I took on several volunteer roles at PiE, participating in over a hundred work session and helping to host dozens of on-campus events.

My first year with them, I helped develop their in-house open-hardware motor controller, the Grizzly Bear. This allowed students to use several more motors on their robots. I also developed their field control system, Forsetti.

My second year with PiE I helped lead Control System Next, an ambitious project to build an extremely inexpensive yet modular real-time robotic control system.

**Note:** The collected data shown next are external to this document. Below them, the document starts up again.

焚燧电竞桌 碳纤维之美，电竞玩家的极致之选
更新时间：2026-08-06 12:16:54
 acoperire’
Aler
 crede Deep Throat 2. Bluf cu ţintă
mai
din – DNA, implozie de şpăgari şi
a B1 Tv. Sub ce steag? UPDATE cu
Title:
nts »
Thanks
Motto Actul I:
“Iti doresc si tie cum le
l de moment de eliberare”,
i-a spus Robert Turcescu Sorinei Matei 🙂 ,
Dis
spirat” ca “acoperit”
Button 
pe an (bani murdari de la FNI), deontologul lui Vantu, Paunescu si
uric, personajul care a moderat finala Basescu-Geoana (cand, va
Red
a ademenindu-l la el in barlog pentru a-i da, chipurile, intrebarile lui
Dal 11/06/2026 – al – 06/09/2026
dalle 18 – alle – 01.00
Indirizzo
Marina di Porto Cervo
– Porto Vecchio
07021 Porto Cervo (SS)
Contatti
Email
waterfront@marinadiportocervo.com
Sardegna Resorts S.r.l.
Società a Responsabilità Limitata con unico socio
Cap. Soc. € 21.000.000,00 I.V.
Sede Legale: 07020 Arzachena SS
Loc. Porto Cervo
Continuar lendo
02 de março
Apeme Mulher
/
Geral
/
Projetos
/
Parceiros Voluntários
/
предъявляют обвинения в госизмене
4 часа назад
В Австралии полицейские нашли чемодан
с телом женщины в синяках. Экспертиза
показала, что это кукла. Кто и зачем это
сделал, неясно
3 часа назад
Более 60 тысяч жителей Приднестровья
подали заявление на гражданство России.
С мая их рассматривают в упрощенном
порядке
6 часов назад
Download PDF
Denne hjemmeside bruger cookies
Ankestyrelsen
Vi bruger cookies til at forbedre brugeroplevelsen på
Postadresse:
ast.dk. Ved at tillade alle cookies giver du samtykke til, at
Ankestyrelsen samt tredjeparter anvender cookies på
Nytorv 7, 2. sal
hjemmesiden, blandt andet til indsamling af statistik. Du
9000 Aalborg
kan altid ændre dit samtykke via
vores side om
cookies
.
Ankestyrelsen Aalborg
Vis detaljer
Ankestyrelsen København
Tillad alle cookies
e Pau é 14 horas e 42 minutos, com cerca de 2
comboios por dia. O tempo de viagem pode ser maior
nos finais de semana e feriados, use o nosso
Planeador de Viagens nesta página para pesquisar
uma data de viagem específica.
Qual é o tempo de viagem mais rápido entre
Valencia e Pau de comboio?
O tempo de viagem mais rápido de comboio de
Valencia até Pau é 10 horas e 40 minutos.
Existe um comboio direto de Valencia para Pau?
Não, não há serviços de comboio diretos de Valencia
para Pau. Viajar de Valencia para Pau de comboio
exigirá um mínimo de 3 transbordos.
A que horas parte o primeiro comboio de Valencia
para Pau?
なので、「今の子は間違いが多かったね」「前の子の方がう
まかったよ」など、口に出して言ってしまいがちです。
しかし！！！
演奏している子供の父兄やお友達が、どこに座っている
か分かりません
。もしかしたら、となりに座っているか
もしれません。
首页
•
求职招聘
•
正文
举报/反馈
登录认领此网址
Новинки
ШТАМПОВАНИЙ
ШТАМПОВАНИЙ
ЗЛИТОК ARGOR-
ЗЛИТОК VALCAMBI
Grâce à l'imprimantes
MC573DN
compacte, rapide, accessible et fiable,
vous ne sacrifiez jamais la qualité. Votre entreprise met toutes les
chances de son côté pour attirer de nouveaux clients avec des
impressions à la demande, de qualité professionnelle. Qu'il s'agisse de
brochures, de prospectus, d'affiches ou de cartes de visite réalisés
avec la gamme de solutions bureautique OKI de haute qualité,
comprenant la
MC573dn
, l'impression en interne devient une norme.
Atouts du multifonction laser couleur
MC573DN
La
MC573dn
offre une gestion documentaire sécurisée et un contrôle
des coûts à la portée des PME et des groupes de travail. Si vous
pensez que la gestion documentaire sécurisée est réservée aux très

My third year with PiE I served as Engineering Coordinator, where I managed roughly 40 volunteer staff for a semester. I also taught at a high school in Oakland once a week as a PREP mentor.

Mozilla

I interned at Mozilla in the summer of 2015. I implemented an early version of the CSS Containment specification, and recommended ways for the specification to be improved. I gained in-depth knowledge about HTML layout, which lead me to contribute the original flexbox parser to Servo.

I also fixed a subtle bug in HTML table layout that had been present since HTML tables were first implemented.

Wind River / VxWorks CoreOS

I interned with the VxWorks CoreOS team in the summer of 2013. I added directory support to the NetDRV file system, fixed a few bugs, and improved the POSIX compatibility layer.

Qualcomm

I intern here in the summer of 2014. I implemented a C parser and binding generator for running TD-CDMA protocol tests, a GUI to a set of version control scripts, and a test automation server.